PROBLEM REQUIREMENTS: Reproduce the listing word for word, leaving every picture behind.

*** GIVEN MATERIAL Section Begins ***

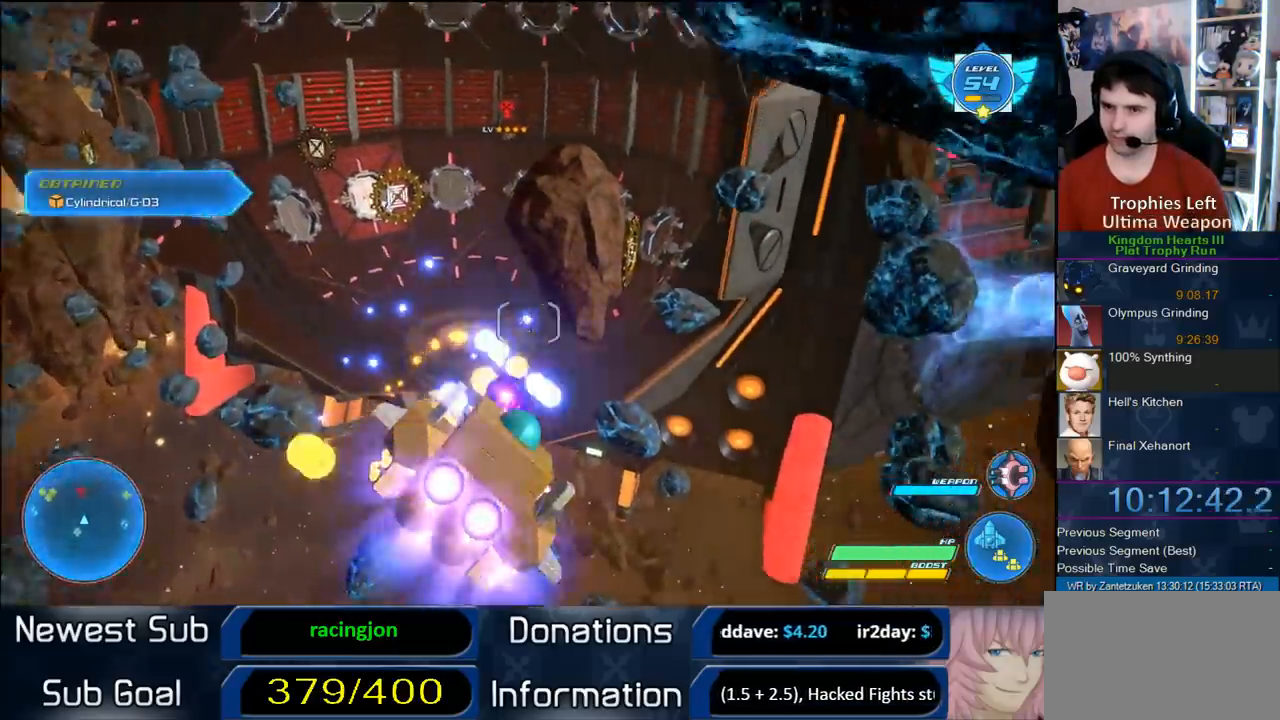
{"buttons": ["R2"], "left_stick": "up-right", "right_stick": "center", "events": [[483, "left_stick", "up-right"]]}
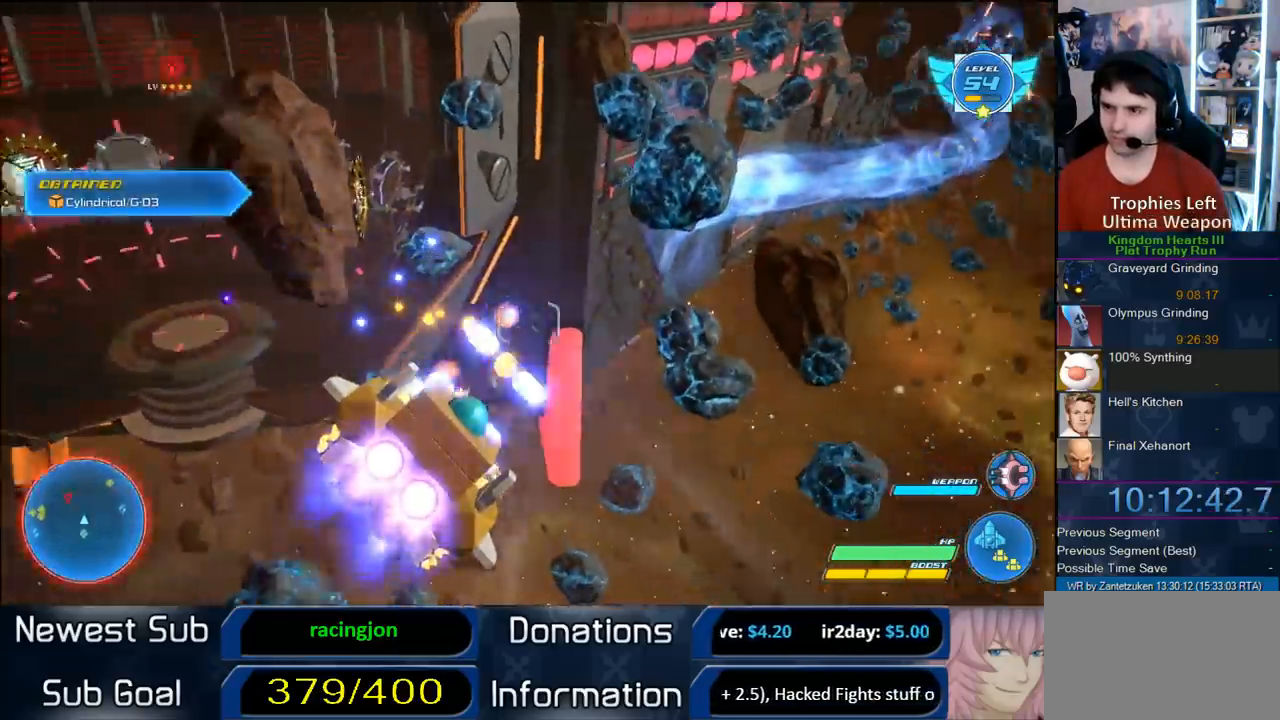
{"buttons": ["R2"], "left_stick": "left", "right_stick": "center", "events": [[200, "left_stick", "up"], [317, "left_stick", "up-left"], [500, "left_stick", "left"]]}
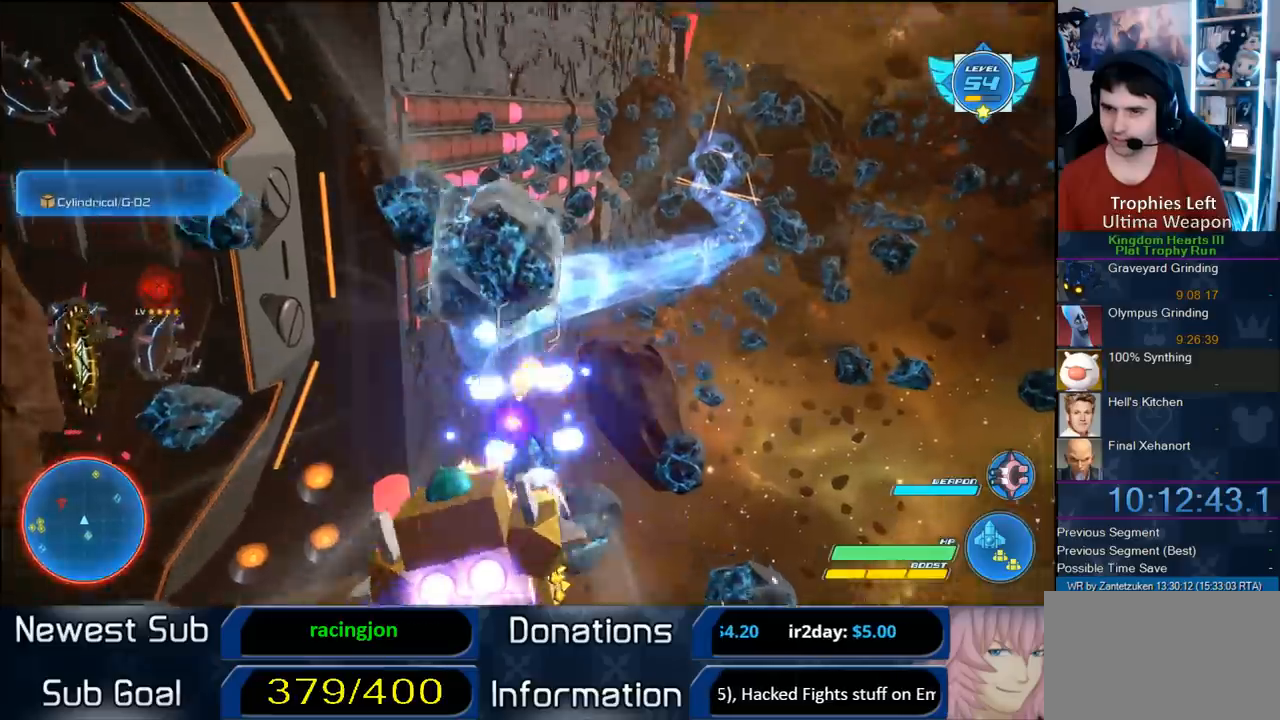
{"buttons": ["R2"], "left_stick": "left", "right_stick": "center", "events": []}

*** GIVEN MATERIAL Section Ends ***

REPLY TO THE TASK:
{"buttons": ["R2"], "left_stick": "up-right", "right_stick": "center", "events": [[483, "left_stick", "up-right"]]}
{"buttons": ["R2"], "left_stick": "left", "right_stick": "center", "events": [[200, "left_stick", "up"], [317, "left_stick", "up-left"], [500, "left_stick", "left"]]}
{"buttons": ["R2"], "left_stick": "left", "right_stick": "center", "events": []}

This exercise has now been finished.